#### Exercise details:
All entries need to be written out verbatim, with pictures omitted.

#### Record excerpts:
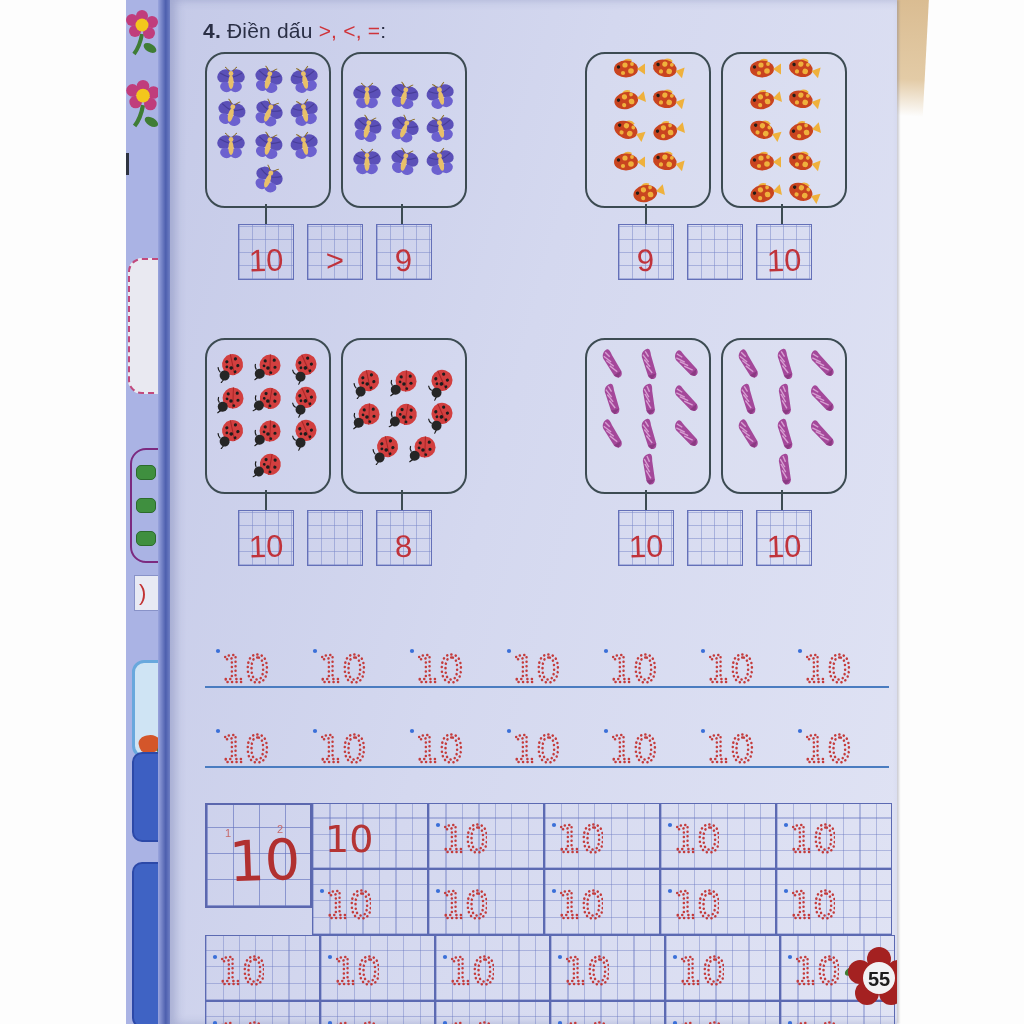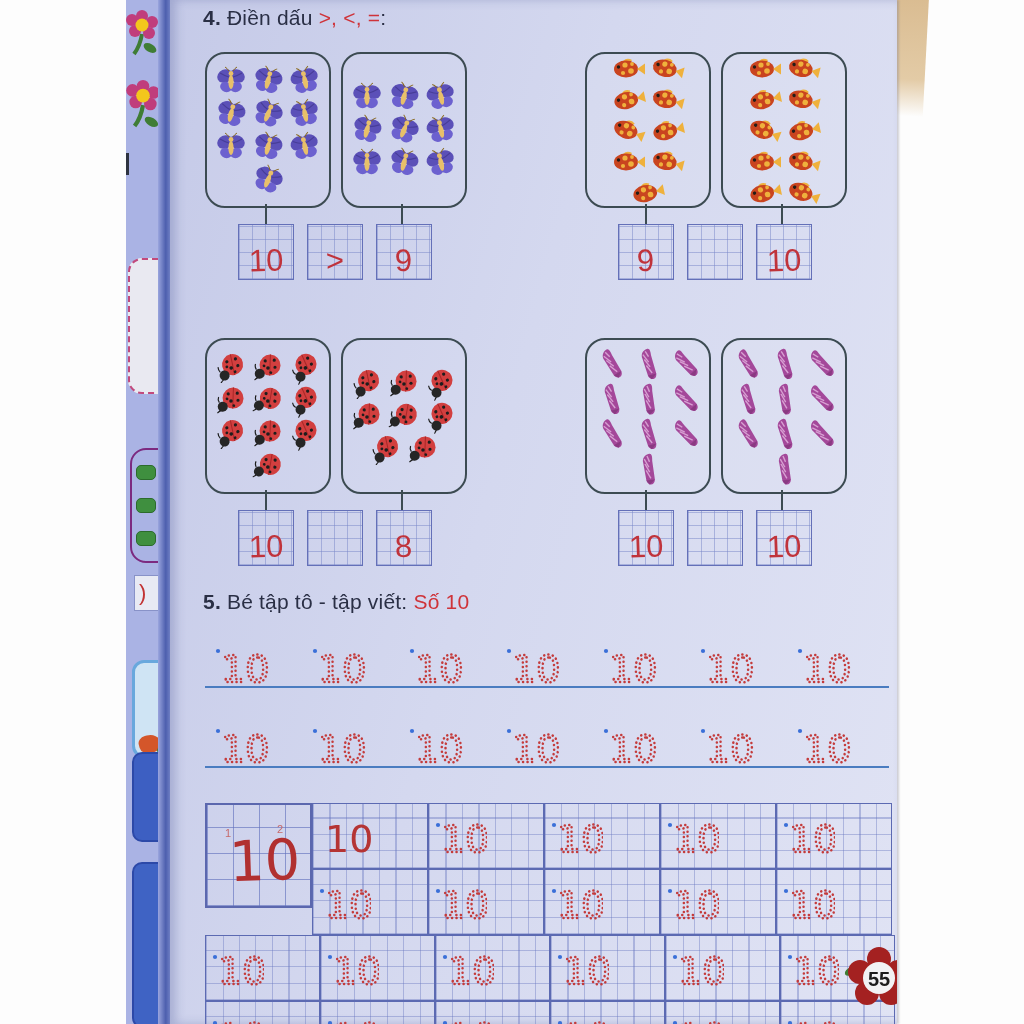--- a/index.html
+++ b/index.html
@@ -45,7 +45,7 @@
   .ex-title{position:absolute;left:33px;font-size:21px;color:#2a2f45;letter-spacing:.2px;}
   .ex-title .bold{font-weight:bold;margin-right:6px;}
   .red{color:#cf3339;}
-  #ex4-title{top:6px;}
+  #ex4-title{top:19px;}
   #ex5-title{top:590px;}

#### Answer to this exercise:
--- a/index.html
+++ b/index.html
@@ -45,7 +45,7 @@
   .ex-title{position:absolute;left:33px;font-size:21px;color:#2a2f45;letter-spacing:.2px;}
   .ex-title .bold{font-weight:bold;margin-right:6px;}
   .red{color:#cf3339;}
-  #ex4-title{top:6px;}
+  #ex4-title{top:19px;}
   #ex5-title{top:590px;}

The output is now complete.